# Birch creek reservoir



## STEVO (Sep 13, 2007)

Does anyone know if they plow to the lake, or is it only accessible by snowmobile during the winter. I am wanting to try it out for ice fishing this year. Anyone know if there is safe ice there?? This will be my first trip to that lake, so I dont have much info to go on. Is it on the monte cristo snowmobile trail, or is it along some type of highway.

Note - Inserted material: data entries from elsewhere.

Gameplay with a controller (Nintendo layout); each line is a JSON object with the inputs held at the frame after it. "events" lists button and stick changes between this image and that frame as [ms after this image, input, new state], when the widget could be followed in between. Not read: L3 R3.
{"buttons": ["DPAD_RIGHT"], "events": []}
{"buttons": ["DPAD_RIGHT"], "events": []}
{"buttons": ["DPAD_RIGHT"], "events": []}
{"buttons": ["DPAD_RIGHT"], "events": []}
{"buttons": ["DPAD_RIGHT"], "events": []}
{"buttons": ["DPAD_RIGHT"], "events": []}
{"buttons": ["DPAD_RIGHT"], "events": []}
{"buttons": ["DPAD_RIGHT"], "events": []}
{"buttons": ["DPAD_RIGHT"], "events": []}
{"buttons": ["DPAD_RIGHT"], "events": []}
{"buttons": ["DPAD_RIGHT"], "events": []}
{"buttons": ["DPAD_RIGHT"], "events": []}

Any info would be awesome. thanks


----------



## chuckmiester (Sep 9, 2007)

the road to bc is dirt either way. i seriously doubt they would plow it. with snow on the road it could get pretty nasty, but their are some people who say they ice fish it, but i would think they snowmobile into it.


----------



## The Naturalist (Oct 13, 2007)

This time of year the paved road over Monte is closed. You will have to go through Evanston, then about 10 minutes east of Woodruff. The hardest part will be finding the turnoff to the dam, it is not marked. I think it is less than a mile on a fairly level dirt road, and if there is not much snow you should be able to make it to the dam with little problem. I haven't been there this winter, but as cold as it gets in Rich County, there should be plenty of ice. Good Luck.


----------



## STEVO (Sep 13, 2007)

Thanks for the info guys, I was reading about it, It said it was on some monte trail, but I wasnt sure if that was the trail they groom for the snowmobilers or not. Sounds like we better take the snowmobiles if we do go there just to be on the safe side. Guess its off to scofield or some place like that for saturday then


----------



## RyanCreek (Dec 8, 2007)

I just read on another forum about a recent Birch Creek trip. Said it was -20 and the snow was 18 inches on the road to it. They had a jeep and snow chains and were barely able to make it back out after they were done fishing. I don't think it's a good idea without snowmobiles.


----------



## orvis1 (Sep 7, 2007)

-20 that sounds downright tropical! Should I use a 30 or 50 sunblock?


----------



## STEVO (Sep 13, 2007)

Im thinking a 30 would be good. Mabey a 50 on your chest. thats the worst to have sun burned :lol:


----------



## Nibble Nuts (Sep 12, 2007)

When heading westward from Woodruff there is a little sign that does mark where it is at. Climbing that dam probably will be alot of work when it is covered in snow.


----------



## LOAH (Sep 29, 2007)

That little sign might be buried by now. My understanding is that they close Monte Cristo from the Ogden side, but they maintain it for about 10 miles West of Woodruff, I think.


----------



## Greenguy88 (Sep 7, 2007)

Nibble Nuts said:


> When heading westward from Woodruff there is a little sign that does mark where it is at. Climbing that dam probably will be alot of work when it is covered in snow.


Climbing that dam is enough work as is without the snow! :lol:

I bet that sign could be covered by now, but that would be good if they mantain the road from the woodruff side a ways. It would be fun to get out there on the ice.


----------